SET PROBLEM 1 = In the interview about the bottle shop, what is the corkage charge for wine?
SET PROBLEM 2 = Render this sentence from the interview about the bottle shop in Spanish: "During the day we’ll do toast and baked goods like croissants, pastries and so on, to go with your coffee."
SET PROBLEM 3 = From the interview about the bottle shop, write out the passage from "What can we" up to and including "at the weekend.".

EXTRACTED TEXT =
>> begin

What can we expect from the café and bar?
Lots of the same stuff you can take away from the shop, but to have in. There’s a list of bottles we’ll sell by the glass: we’re limited in space in terms of what we can keep chilled so it’s not everything we sell, and of course there are beers too. There’ll be a £1 cappage, as we’re calling it, for beers, and £6 corkage for wine. During the day we’ll do toast and baked goods like croissants, pastries and so on, to go with your coffee. Around 6pm it’ll have a more nighttime vibe, we’ll light candles, and the food will include olives, hummus, cheese and charcuterie. That’s how we’re imagining it, anyway: we do have an all day licence, so I’m sure there’ll be a few Bloody Marys going on at the weekend.
You’re Leyton-born and bred and have always lived in the area, and Eliza’s originally from Cornwall. When you moved from Walthamstow last year, was opening a shop, café and a bar part of the plan?
No! We were looking at the flat above the shop when the estate agent told us that the shop was up for sale too. Having a bottle shop was our dream, so we were like: “Let’s do it!”
How did you choose what to sell?

>> end

(Records from a collection)
>> begin

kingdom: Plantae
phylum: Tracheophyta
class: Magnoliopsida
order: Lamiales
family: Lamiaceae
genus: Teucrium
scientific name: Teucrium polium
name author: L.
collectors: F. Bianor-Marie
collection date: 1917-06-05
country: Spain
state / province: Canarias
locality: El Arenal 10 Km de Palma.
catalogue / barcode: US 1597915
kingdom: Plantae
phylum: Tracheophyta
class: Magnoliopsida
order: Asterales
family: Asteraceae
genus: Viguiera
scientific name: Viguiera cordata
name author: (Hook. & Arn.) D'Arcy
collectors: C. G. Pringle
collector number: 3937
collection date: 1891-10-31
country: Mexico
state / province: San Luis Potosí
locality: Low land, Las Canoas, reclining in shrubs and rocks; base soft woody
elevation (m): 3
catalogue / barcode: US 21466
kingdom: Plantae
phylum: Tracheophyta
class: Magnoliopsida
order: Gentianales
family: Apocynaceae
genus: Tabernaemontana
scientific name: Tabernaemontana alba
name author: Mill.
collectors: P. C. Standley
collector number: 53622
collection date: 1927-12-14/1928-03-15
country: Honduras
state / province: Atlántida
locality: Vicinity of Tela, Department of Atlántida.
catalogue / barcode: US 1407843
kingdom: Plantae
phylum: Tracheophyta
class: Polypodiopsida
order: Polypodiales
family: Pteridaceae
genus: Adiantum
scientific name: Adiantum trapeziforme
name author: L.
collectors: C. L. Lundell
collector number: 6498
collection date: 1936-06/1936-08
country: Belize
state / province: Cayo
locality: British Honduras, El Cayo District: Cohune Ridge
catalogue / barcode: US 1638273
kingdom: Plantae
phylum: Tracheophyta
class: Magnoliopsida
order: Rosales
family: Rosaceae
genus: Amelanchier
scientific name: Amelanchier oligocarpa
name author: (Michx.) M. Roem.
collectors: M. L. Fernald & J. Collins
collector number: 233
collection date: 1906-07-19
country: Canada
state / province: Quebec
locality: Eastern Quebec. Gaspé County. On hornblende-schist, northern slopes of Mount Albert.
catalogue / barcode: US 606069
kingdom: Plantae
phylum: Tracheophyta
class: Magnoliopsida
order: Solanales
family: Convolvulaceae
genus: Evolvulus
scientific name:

>> end

TASK RESPONSE 1 = £6

TASK RESPONSE 2 = Durante el día serviremos tostadas y productos horneados como cruasanes, pastelitos y demás, para acompañar el café.

TASK RESPONSE 3 =
What can we expect from the café and bar?
Lots of the same stuff you can take away from the shop, but to have in. There’s a list of bottles we’ll sell by the glass: we’re limited in space in terms of what we can keep chilled so it’s not everything we sell, and of course there are beers too. There’ll be a £1 cappage, as we’re calling it, for beers, and £6 corkage for wine. During the day we’ll do toast and baked goods like croissants, pastries and so on, to go with your coffee. Around 6pm it’ll have a more nighttime vibe, we’ll light candles, and the food will include olives, hummus, cheese and charcuterie. That’s how we’re imagining it, anyway: we do have an all day licence, so I’m sure there’ll be a few Bloody Marys going on at the weekend.